Parliament endorsed the outcome of its negotiations with the Council on the EU's long-run budget, the Multiannual Financial Framework (MFF) for 2014-2020 on Wednesday.
Negotiations had led to an outcome on 19 June that Parliament deemed insufficient, but they resumed last week in the run-up to the European Council. EP President Martin Schulz, lead EP negotiator Alain Lamassoure (EPP, FR), Prime Minister Enda Kenny, Foreign Minister Eamon Gilmore and European Commission President Jose Manuel Barroso struck an agreement that won the backing of the main political groups in Parliament and the member states.
Making the best use of every euro
Parliament secured the key priorities set out in its negotiating mandate. These include close to full flexibility to move unpaid funds (payment appropriations) between years and large flexibility for commitments, both between years and categories of expenditure, to make it easier to finance youth employment and research policies, the Erasmus for all programme and support for small and medium-sized firms. This flexibility is needed to ensure that every EU budget euro is used where it is most needed, especially now that annual budgets will decrease.
Revision starting in 2016
A key achievement for Parliament was to insert a "revision clause" in order to give the next Parliament and Commission a say on a budget that they would otherwise be stuck with until the end of their terms.
The Commission will present a review of the functioning of the MFF, taking full account of the economic situation at the time. Particular emphasis will be given to aligning the future duration of the MFF - currently seven years - with the 5-year political cycles of the EU institutions. The review will be accompanied by a legislative proposal for revision.
Closing 2013 payments gap
The Council stated that it would deliver on its promise to settle the outstanding payments for 2013, estimated at €11.2 billion. Member states' economy and finance ministers will take a formal decision on the first tranche of €7.3 billion by 9 July at the latest and will decide in early autumn on a second tranche. This was an important issue for Parliament as it wants to ensure that the 2014 budget - the first under the new MFF - is not eroded by old unpaid bills. Parliament will not give its consent to the MFF Regulation or will not adopt the Budget 2014 until this new amending budget, covering the remaining deficit as identified by the Commission, has been adopted by the Council.

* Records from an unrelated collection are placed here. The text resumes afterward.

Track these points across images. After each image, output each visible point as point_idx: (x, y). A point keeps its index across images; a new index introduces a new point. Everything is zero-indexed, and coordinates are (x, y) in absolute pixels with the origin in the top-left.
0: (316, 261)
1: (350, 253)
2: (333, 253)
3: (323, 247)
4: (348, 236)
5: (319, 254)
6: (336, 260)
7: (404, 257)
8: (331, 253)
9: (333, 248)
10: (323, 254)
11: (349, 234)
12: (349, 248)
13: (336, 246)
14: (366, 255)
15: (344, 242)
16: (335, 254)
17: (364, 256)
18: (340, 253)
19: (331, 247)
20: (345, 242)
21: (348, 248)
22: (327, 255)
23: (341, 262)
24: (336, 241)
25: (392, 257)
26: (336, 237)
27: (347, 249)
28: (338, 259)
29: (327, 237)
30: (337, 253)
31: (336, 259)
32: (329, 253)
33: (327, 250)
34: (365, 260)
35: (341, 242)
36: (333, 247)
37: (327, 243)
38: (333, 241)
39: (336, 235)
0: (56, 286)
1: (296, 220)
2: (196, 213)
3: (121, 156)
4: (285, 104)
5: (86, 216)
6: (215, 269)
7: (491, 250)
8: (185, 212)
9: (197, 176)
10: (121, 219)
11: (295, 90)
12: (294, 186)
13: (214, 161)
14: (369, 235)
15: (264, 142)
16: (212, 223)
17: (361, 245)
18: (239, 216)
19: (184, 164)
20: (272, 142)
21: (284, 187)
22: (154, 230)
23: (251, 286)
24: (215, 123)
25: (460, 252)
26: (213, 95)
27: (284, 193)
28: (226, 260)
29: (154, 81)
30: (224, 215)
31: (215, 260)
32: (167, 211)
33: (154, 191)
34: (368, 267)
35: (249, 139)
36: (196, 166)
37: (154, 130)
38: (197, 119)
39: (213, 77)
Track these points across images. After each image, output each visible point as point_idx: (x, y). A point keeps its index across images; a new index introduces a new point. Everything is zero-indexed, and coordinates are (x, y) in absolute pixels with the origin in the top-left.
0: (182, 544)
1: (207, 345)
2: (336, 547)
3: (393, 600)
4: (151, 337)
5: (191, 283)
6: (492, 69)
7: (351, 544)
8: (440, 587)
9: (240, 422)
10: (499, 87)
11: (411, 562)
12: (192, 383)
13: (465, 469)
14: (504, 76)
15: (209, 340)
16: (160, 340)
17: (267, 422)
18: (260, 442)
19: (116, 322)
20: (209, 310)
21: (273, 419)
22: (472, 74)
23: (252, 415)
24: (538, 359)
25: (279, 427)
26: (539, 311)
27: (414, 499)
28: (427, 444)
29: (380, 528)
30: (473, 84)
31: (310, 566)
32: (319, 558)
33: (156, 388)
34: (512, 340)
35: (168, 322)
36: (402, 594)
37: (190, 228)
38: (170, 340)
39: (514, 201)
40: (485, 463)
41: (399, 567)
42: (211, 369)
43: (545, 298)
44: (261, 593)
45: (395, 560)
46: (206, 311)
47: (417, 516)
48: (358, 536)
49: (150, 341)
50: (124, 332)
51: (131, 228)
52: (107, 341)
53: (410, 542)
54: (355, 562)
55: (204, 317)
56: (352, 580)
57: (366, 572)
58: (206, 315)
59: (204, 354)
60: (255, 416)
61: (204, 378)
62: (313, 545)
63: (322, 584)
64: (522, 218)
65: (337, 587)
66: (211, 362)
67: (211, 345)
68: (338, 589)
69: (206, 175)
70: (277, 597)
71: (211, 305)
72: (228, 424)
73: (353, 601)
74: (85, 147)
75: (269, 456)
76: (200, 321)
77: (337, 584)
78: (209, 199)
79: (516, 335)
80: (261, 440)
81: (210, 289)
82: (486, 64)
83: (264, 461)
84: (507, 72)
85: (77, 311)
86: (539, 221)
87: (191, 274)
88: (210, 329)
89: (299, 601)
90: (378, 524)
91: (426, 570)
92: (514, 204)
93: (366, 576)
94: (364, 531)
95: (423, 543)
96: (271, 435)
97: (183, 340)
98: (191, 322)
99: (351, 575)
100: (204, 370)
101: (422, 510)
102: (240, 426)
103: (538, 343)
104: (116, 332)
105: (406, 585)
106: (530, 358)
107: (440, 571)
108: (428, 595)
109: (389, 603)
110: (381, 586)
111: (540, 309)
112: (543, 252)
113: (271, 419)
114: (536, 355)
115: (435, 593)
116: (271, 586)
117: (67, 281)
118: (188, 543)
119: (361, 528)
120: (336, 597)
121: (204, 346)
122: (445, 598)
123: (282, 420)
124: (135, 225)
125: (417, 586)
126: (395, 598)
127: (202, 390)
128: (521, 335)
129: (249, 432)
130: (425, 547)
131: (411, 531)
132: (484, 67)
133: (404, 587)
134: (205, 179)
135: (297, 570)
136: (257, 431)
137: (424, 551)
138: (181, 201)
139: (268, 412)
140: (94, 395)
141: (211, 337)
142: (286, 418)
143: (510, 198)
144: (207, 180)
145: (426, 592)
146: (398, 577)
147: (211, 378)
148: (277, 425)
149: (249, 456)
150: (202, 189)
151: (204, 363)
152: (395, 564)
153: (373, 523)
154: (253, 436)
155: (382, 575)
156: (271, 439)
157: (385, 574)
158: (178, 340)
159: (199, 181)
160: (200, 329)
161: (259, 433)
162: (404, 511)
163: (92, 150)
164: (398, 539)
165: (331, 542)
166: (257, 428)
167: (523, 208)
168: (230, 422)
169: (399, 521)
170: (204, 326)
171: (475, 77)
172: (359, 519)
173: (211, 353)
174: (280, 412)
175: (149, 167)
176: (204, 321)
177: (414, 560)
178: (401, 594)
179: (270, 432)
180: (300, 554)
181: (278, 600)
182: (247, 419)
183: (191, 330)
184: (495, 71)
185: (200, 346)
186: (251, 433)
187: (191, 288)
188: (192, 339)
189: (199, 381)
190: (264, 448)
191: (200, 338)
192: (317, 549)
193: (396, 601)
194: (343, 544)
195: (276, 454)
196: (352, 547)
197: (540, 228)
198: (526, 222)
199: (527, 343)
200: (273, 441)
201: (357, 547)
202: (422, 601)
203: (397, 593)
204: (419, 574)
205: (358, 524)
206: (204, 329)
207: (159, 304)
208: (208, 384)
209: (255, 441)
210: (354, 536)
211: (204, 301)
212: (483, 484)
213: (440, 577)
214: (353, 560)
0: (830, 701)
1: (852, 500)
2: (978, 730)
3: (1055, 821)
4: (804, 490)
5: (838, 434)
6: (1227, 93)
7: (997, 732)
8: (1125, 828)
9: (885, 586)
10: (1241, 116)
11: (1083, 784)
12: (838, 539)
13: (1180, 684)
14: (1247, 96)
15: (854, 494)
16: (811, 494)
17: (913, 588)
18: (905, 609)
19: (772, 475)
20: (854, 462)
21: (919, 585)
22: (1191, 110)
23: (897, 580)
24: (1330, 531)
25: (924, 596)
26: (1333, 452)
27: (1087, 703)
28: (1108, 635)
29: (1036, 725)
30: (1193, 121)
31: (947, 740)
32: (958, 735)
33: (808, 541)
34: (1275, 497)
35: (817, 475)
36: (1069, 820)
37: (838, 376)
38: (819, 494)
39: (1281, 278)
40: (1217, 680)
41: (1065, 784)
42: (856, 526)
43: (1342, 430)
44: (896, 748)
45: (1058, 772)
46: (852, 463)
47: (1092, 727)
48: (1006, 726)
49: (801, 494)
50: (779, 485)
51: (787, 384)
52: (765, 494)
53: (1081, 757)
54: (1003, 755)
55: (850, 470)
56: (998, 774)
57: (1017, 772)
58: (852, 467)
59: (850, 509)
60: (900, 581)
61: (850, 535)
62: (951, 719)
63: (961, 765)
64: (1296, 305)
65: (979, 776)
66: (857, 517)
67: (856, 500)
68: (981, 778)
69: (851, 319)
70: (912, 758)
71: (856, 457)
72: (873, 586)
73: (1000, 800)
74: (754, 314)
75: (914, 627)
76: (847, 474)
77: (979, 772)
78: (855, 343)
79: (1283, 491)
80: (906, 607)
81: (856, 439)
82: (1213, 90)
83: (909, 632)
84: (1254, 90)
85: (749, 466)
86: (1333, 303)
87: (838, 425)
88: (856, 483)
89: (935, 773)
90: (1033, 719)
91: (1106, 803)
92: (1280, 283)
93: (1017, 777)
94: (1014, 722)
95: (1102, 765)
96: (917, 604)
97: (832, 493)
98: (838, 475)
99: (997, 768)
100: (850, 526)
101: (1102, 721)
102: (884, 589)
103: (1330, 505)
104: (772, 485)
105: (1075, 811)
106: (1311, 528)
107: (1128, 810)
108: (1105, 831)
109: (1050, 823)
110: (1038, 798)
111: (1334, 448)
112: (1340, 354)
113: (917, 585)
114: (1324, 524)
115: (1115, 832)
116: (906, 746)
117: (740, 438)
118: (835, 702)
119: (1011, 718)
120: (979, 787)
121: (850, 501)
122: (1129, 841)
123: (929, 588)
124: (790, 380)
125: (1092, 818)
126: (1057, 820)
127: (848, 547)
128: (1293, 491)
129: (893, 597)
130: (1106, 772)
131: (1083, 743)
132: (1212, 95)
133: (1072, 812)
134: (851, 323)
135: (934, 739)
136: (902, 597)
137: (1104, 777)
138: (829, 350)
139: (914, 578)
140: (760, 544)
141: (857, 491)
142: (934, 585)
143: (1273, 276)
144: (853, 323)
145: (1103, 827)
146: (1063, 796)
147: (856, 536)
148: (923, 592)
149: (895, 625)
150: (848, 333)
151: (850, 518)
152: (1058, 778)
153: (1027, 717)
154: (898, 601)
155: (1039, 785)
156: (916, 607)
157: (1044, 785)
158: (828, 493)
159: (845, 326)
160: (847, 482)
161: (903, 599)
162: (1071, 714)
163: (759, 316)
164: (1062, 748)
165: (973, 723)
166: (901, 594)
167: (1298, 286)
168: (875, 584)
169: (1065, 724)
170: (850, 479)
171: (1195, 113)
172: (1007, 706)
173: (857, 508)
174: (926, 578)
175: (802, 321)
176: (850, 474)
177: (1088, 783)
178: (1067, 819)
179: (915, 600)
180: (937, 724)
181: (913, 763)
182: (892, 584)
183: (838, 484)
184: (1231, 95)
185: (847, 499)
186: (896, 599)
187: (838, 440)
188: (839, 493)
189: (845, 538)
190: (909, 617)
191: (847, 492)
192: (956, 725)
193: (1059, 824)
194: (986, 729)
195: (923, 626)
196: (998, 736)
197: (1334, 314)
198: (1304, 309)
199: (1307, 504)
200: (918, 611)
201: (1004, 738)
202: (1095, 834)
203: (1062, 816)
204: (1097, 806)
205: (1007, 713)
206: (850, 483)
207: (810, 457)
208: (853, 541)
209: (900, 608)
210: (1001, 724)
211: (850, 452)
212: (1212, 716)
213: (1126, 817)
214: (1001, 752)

A billion extra for "aid for the most deprived"
In the final talks it was agreed that the Fund for European Aid to the Most Deprived would be increased from €2.5 billion to €3.5 billion. The additional €1 billion can be used by Member States on a voluntary basis for the food distribution scheme.
High-level Group on own resources
A high-level group of members of the three institutions will review the current EU "own resources" system, guided by the overall objectives of simplicity, transparency, equity and democratic accountability. National parliaments will be invited to an inter-institutional conference in 2016 to assess the outcome of this work on the basis of which the Commission will assess whether new own resources for the next MFF are appropriate.
The outcome of the negotiations will be enshrined in a regulation and an accompanying inter-institutional agreement to which Parliament will have to give its consent by a majority of half of its constituent members plus one. Parliament is ready to put the MFF Regulation and the new Inter-institutional Agreement to the vote in the early autumn, as soon as the necessary technical and legal conditions for the finalisation of the relevant texts are fulfilled, so that the latter reflect the overall agreement reached between the Council and Parliament.
Note to editors: the resolution was approved by 474 votes to 193, with 42 abstentions. This suggests that the majority needed for Parliament to give its consent will be available in the autumn.